As part of a national strategy to increase numbers, leaders asked students to consider "a life of service to God.''
By WAVENEY ANN MOORE
© St. Petersburg Times, published February 17, 2001
It was Career Day with a difference for hundreds of Catholic school students bused to Christ the King Parish in Tampa from surrounding counties this week.
Diocesan priests, men and women from religious orders and even the bishop showed up to promote their vocations and invite students to follow in their footsteps.
"It's an awesome life," Bishop Robert N. Lynch told about 700 uniform-clad sixth-graders Wednesday.
"There are a lot of professions, but today we're asking you to think of a life of service to God. I bet that 90 percent of you are thinking of doing something. All I ask, all I pray, is that you put into that list that you're thinking about serving God."
The bishop gave his talk on the first morning of a three-day campaign, said to be the first in the nation to specifically target 11-year-olds and 11th-graders. Organizers of the program based their strategy on studies showing that these groups of youngsters are at the stage of their lives when they are beginning to make -- or are making -- important choices.
The program, Focus 11 Vocation Days, dovetailed with a national strategy to combat the declining number of priests and religious sisters and brothers in the United States.
To that end, this week the Diocese of St. Petersburg offered students a not-too-serious, but focused, combination of pep rally, job fair and school outing.
"This is a special day to talk about following Jesus . . . as a priest, and for young ladies, as a religious sister," the Rev. David Toups of St. Frances Cabrini in Spring Hill told sixth-graders Wednesday.
The Rev. Jonathon Parks of the Salesians of Don Bosco traveled from New Orleans to participate in the event, which included rousing religious songs, a roll call, speeches and a skit created by St. Petersburg Catholic High School students.
Had it not been for a nudge from a priest at his parochial school, Parks told the large crowd, he probably would not have considered becoming a priest.
"What I want you to know is that you are being asked," said Parks, who is his order's vocations director.
"We are not trying to convince them to become priests," said Leonard Plazewski, director of the diocesan vocations office, during an interview the previous day. "We're just saying to be open to what God wants, and we'll give you the tools."
Among those participating in Wednesday's program were Pat Hosack's 27 sixth-graders from Holy Family Catholic School.
Kelly Jordan had been looking forward to the outing.

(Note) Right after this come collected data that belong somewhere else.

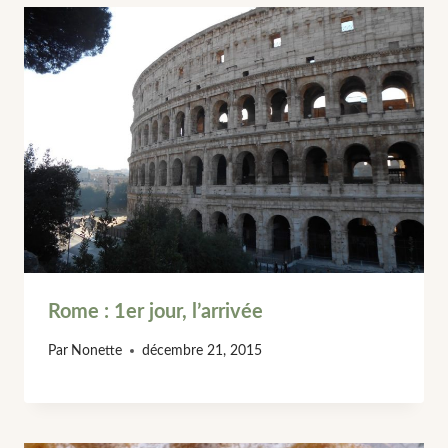
Rome : 1er jour, l’arrivée
Par
Nonette
décembre 21, 2015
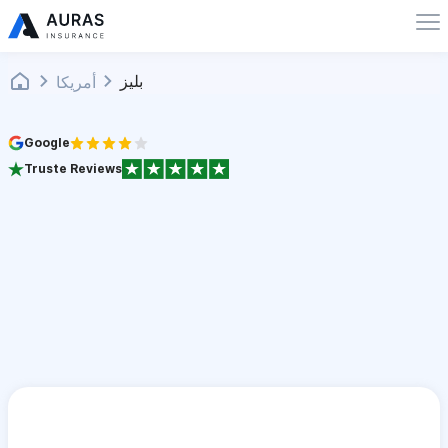
بليز
أمريكا
Google
Truste Reviews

"I wanted to learn about being a priest," she said.
"Kelly, you can't be a priest," interrupted her friend Tiffani Botts.
" . . . and a sister," Kelly added quickly.
Christina Fontaness, an aspiring lawyer standing nearby with Jenna Kesneck, who wants to be a dancer, said, "I wanted to hear why priests become priests."
If nothing else, the day might have assuaged some of the natural curiousity of the 11- and 12-year-olds. During panel discussions, they heard the personal stories of how some priests and members of religious orders decided to pursue a religious life. In turn, the children asked about their inability to marry, the definition of chastity and even about their clothes.
The students also had the opportunity to speak with members of 21 religious communities -- all represented in the Tampa Bay area -- at tables set up in the parish hall. Colorful literature, rosaries and pencils were available, with candy, a scavenger hunt and prizes thrown in for good measure.
The event, attended by 1,900 students from 34 Catholic schools, was conceived about 51/2 years ago, said Sister Phyllis Shaughnessy, the diocese's assistant vocations director for religious communities.
"We started physically planning it a year and a half ago. It was like planning a convention," said Shaughnessy, who is based at Espiritu Santo Catholic Church in Safety Harbor.
A survey of active young adult Catholics revealed that recruitment efforts are being made too late, said Shaughnessy, a Sister of St. Clare. A national church study indicated that important choices, however tentative, are being made by sixth- and 11th-graders, she said.
"We need to help children and their families to talk about vocations and realize that it is a viable option," she said.
Two St. Petersburg Catholic High School 12th-graders say support from their parents is key as they decide whether to enter the priesthood.
"It's something I'm considering," said Matt Sullivan, a 17-year-old only child who plans to start at Florida State University in September.
His friend, Copley Gerdes, 17, who has been accepted at Belmont Abbey in North Carolina, said: "Right now, if I decide to go into the seminary and begin on the road to priesthood, I would go into the Salesians. . . . Right now, nothing is definite."
In any event, diocesan officials are pleased with the results of their recent efforts. Twenty men are studying to be priests with the St. Petersburg diocese, Plazewski said.
"Last year there were 11. There were six before that," he said. "We will probably notice an increase for next year."
The diocese, which will have one ordination in May, at present counts 352 diocesan and religious priests, a number that includes retirees. It also counts 46 brothers and 358 sisters.
"The future of the church," said Bishop Lynch, "depends on getting more priests, brothers and sisters."